> _Extract to read_:

○ ○ ○

But if no ones really accept your suggestion and put in practice, you can go for Conectiva Linux. ( - they do that thing for all packages to reduce installation size. RPMS are more tolerable than RedHat's or MDK's. I personally recommend giving up any distro and going for Conectiva. They also have apt-get for RPM etc...

But as Slackware being the best distribution around yet, it's hard cause few people are willing to do even Slackware packages. Some even tell that Slackware has not got a package manager. They really don't know what they're talking about.

I totally agree.

When I compile a new KDE on my laptop (333MHz K6-2 w/ 64MB RAM)
it takes hours and hours. I'm talking, 12+ hours or more.
At least, it seems like it was that long. It has been a while
since I've done it--primarily because I just don't have time
between work and school. Most of the stuff that gets compiled
I don't even use.

I can't even imagine how long it would take on my p200 w/ 128MB RAM.
I doubt the extra RAM would really make a huge difference, but I'm
sure the much slower CPU would.

by Reality Check (not verified)

Yes. Good that I you think like that too. Coz certain package maintainers don't like to hear such thing at all...

I have a 400Mhz Celeron B (128 L2)- Celeron is not a top line processor but its math-processor is better than even Pentium in some cases. 163MB of RAM, and a very fast Fujitsu 8GB Disk.

○ ○ ○

> _Recorded information_:
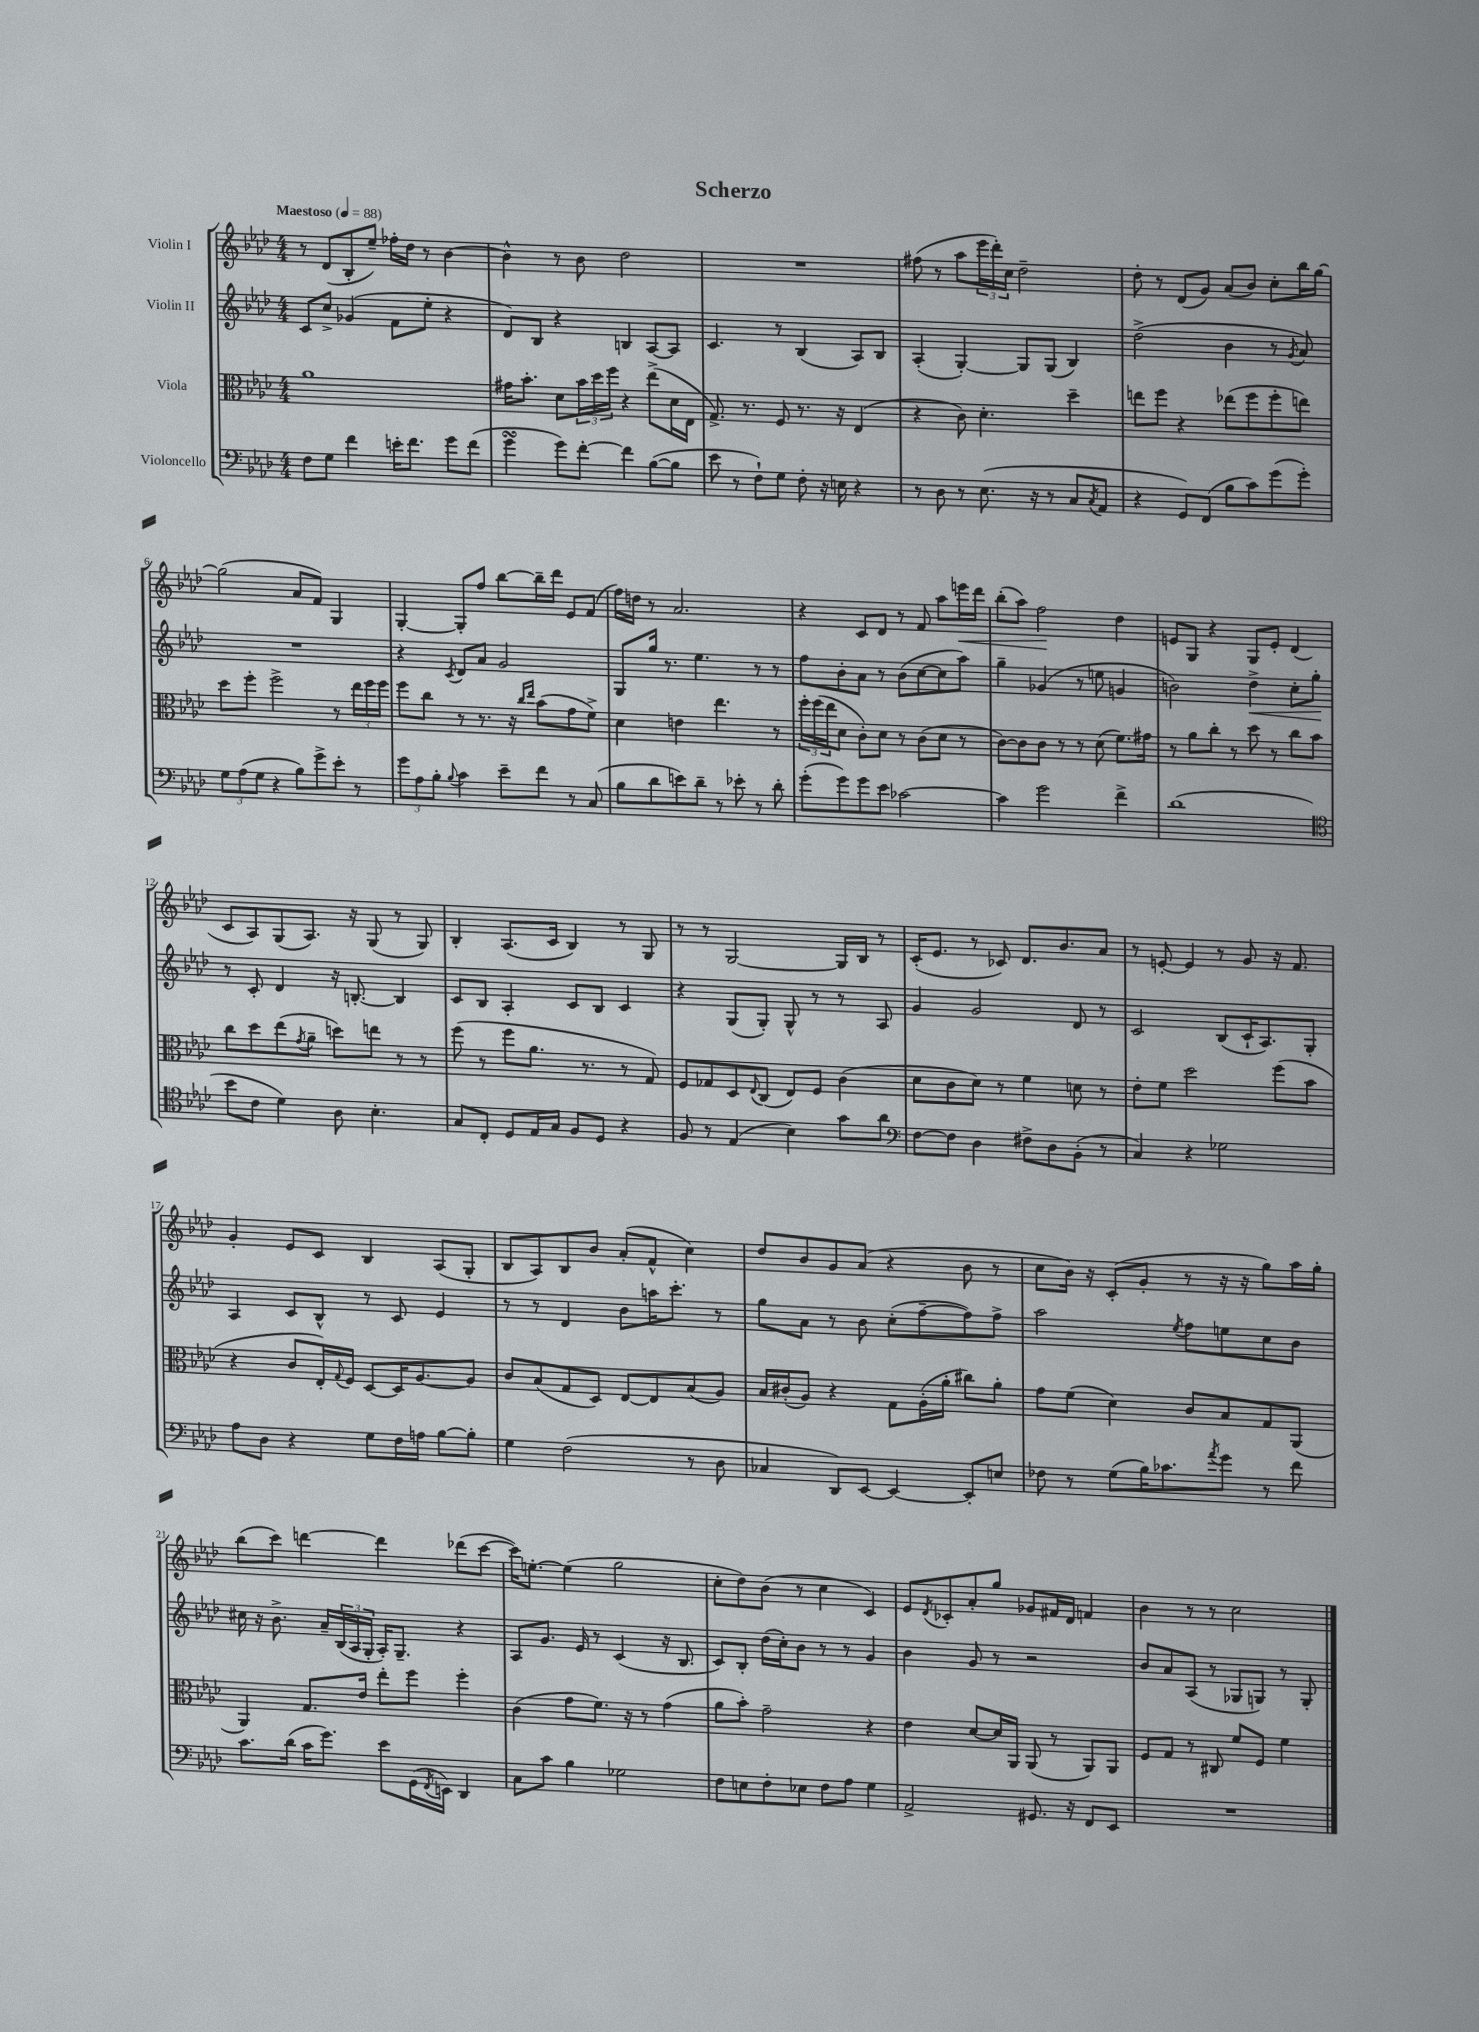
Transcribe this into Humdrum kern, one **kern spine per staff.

○ ○ ○

> _Written tasks_:
[a] List every Linux distribution named in the discussion of Linux distributions and KDE compilation.
[b] Condense the paragraph of the KDE compilation discussion that begins "When I compile a new KDE on my laptop" into two or three sentences, retaining its main facts.
[c] Carry on the discussion of Linux distributions and KDE compilation from the point at which it stops.
The data that accompany this page are separate material, unrelated to the text.

> _Exercise responses_:
[a] Conectiva Linux, RedHat, MDK, Slackware

[b] Compiling a new KDE on a laptop with a 333MHz K6-2 processor and 64MB of RAM takes many hours, seemingly 12 or more. The writer has not done so for some time, lacking time between work and school, and does not even use most of what gets compiled.

[c]
KDE 2.x takes up to 15 hours compiling code, without 'install'.

Even if you have a 1GHz Processor with 512 MB RAM, you will have also to spend at least 2 1/2 hours waiting for compilation be done.

by Benjamin Reed (not verified)

I would love for it to be broken up. The worst part about working on creating packages, regardless of the distro you're talking about, is you get through the entire build before you find out if something goes wrong. So I didn't just build kdebase once, for an hour. I built it 5 times, as little things broke or fixed themselves.

With smaller packages, that debug time will drop dramatically. It's a great idea, maybe it's worth putting together something that works in conjunction with the CVS tree and builds micro-packages.

by Asif Ali Rizwaan (not verified)

Dear Ben,

Thank you, thank you very much for creating KDE 2.2.x packages for RedHat 7.x, I appreciate your work very much and I understand how boring and troublesome creating RPMS from a source especially these KDE ones. Thanks again for your contribution to the User Community.

Yours thankfull :)

by jacques fuchs (not verified)

download kde

I need Kde base packages in a splited bunzip files. how can i downlaod this. where can i get this package.

by bondowine (not verified)


by Matti Palaste (not verified)

Yeah, I don't like gnome but KDE definitely needs tool like redcarpet.

Ok, maybe this qualifies as a "stupid question," but I bet a few other people are wondering as well...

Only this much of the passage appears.